A lot of people say that "like" can't mean "such as" or "for instance." According to these folks, "like" means "similar to." So if you say, "I enjoy activities like hiking," you're saying that you don't enjoy hiking but you may enjoy walking on flat surfaces or perhaps just hanging out in the woods. This isn't true. The "Webster's New World" and "American Heritage" dictionaries say "like" can mean "as for example." So I leave it in most articles I edit, with the exception of advertorial and marketing pieces. Marketing writers don't get the same respect as people who write without a sales goal in mind. So I try to spare them the unkind assumptions some readers would make if they saw a "like" standing in for "such as."
Many people think that "over" refers only to physical proximity: The cow jumped over the moon. They say it can't mean "more than," as in, "Joe makes over $50 an hour." Many dictionaries disagree. But a lot of people would say that "over" sounds less formal. So while I would usually leave this "over" in a breezy feature article, I might change it to "more than" in a more serious piece.
Ditto that for "under" in place of "less than."

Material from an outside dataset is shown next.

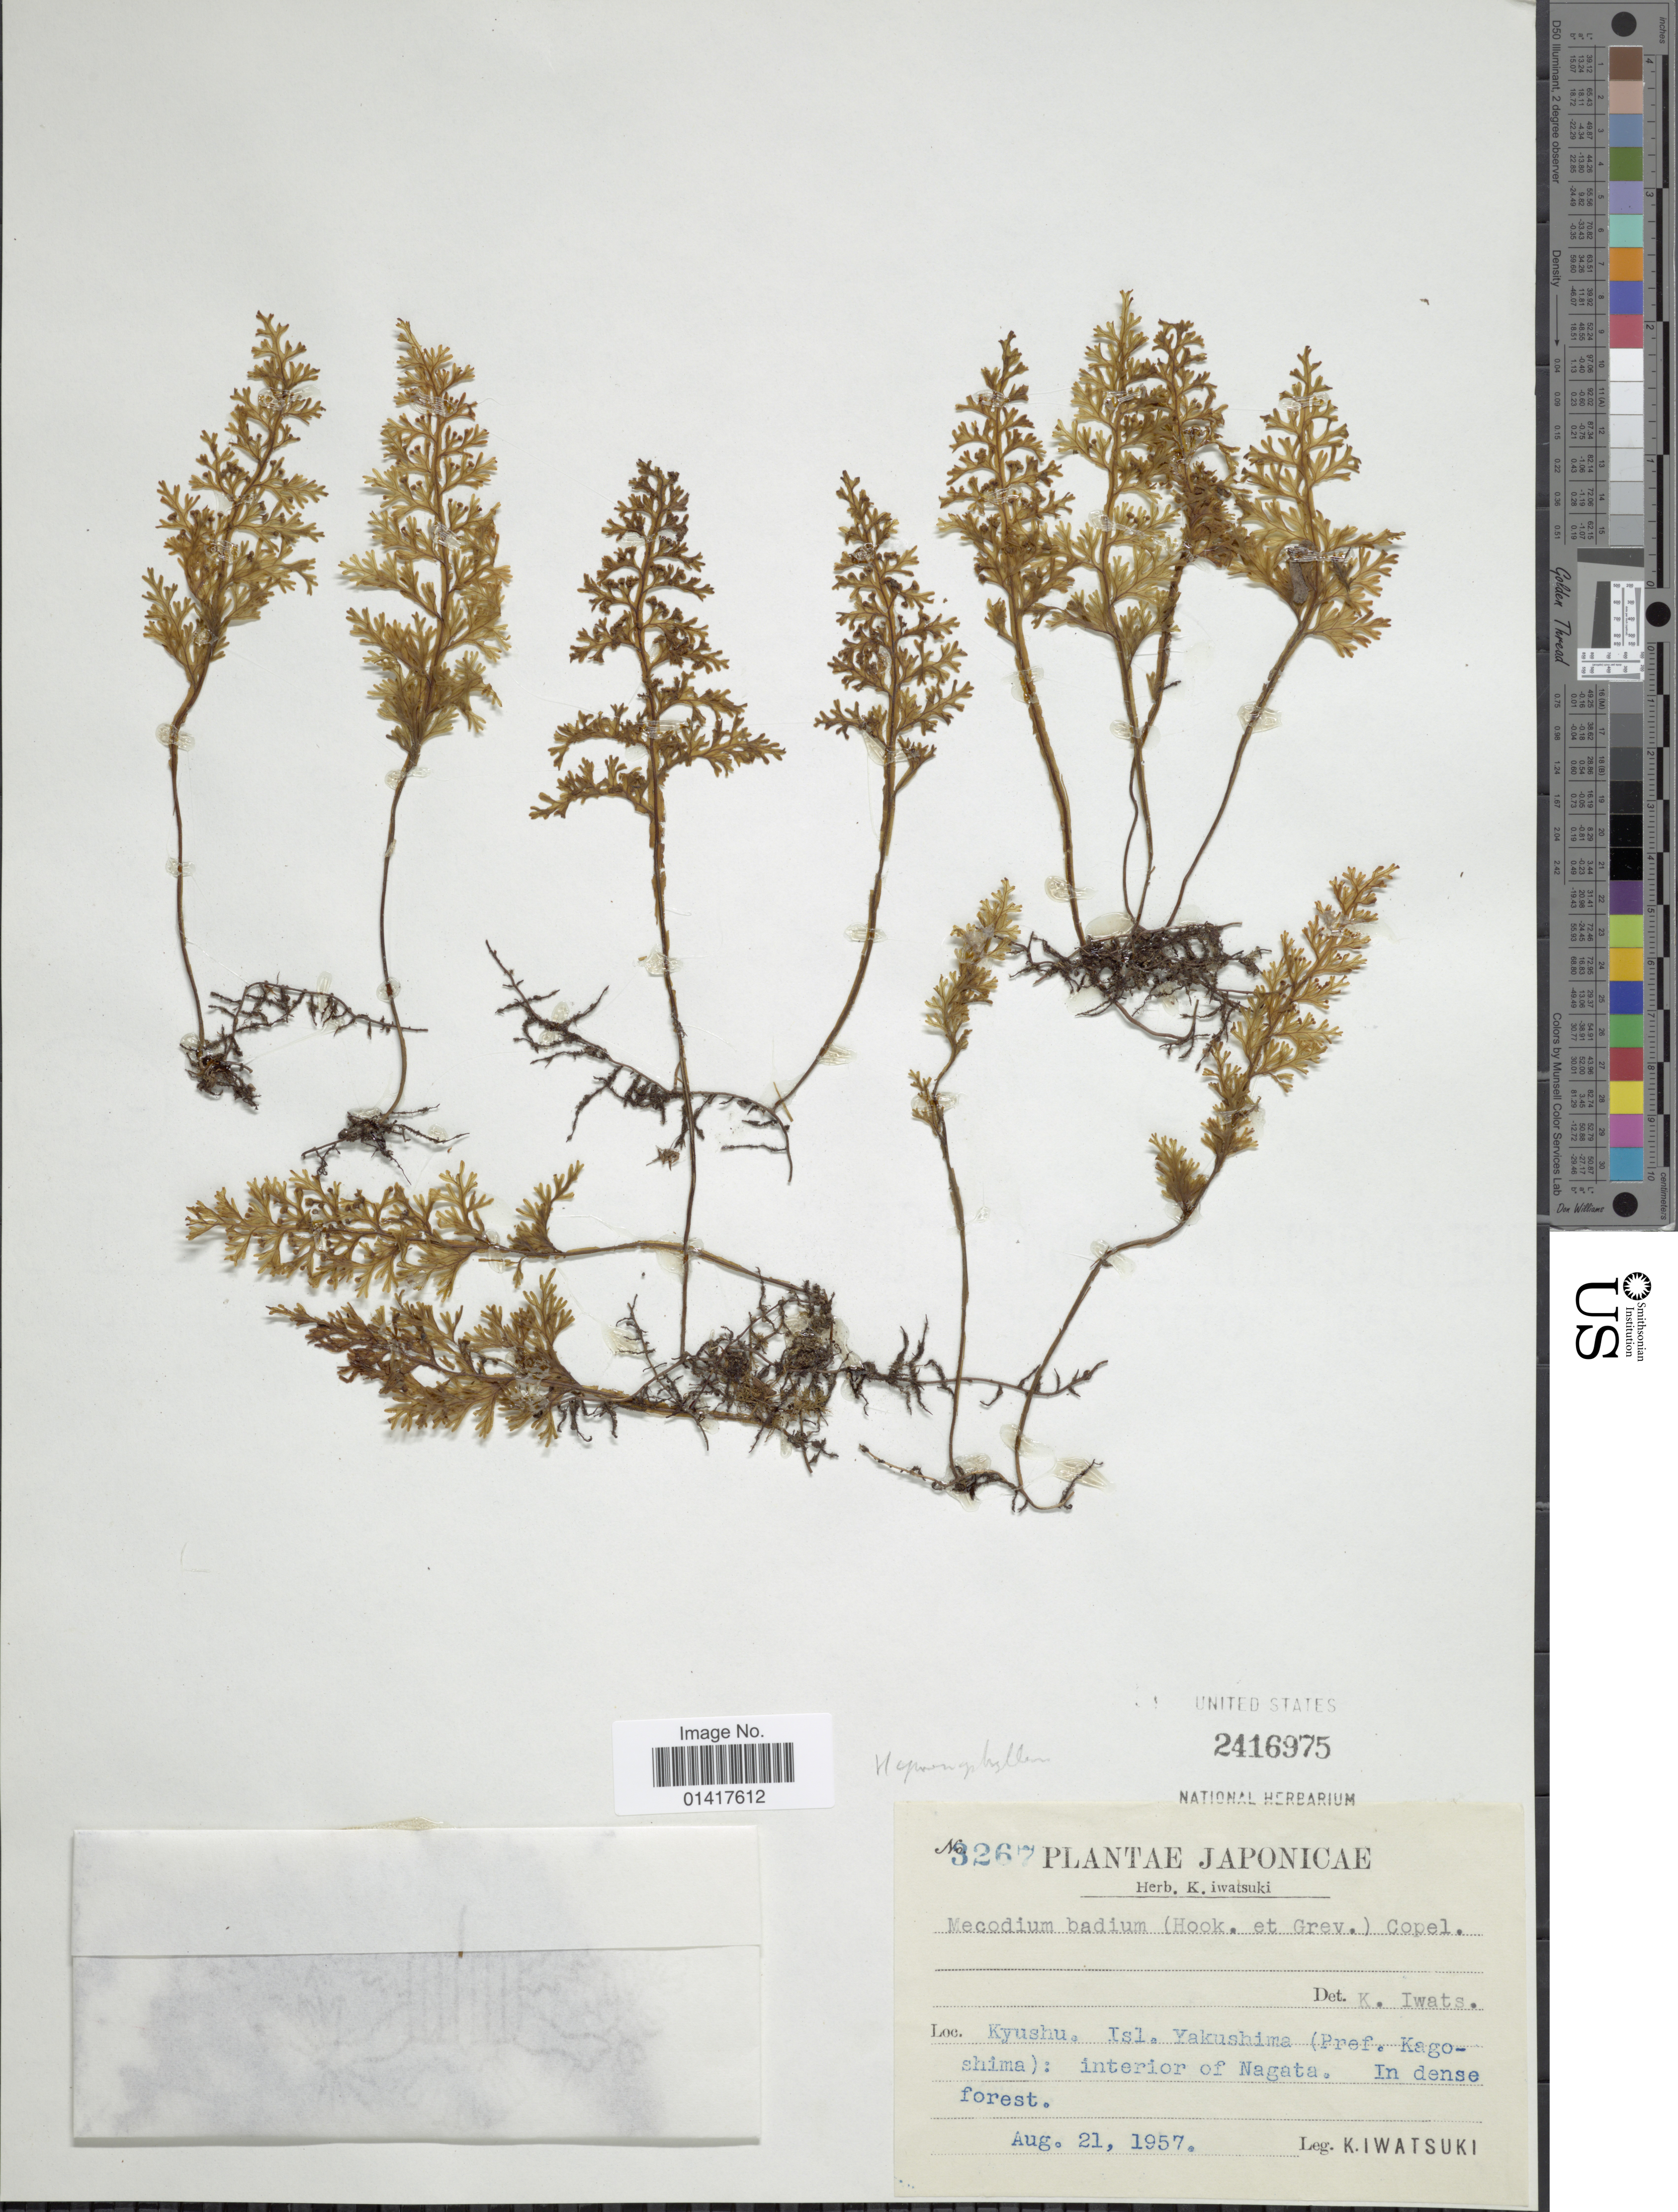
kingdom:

"While" used as a synonym of "though" or "although" is a big peeve of readers who believe that it means only "during the period that." For example: While you were out, Mary slept. So some say it's wrong to write, "While he's good at math, Joe is also good at geography."
Usage guides say that's just superstition. But I like it anyway. Why use a word that could momentarily confuse a reader, making it appear that you're talking about a time span, when choosing "although" or "though" could make your meaning clear from the start?
A lot of people think this "and" at the beginning of a sentence is wrong. It's not. But in newspaper writing, where economy of words is king, it can be a waste of space. That's why I often take it out.
There are other language issues I consider on a case-by-case basis, and they all lead to the same conclusion: Context counts.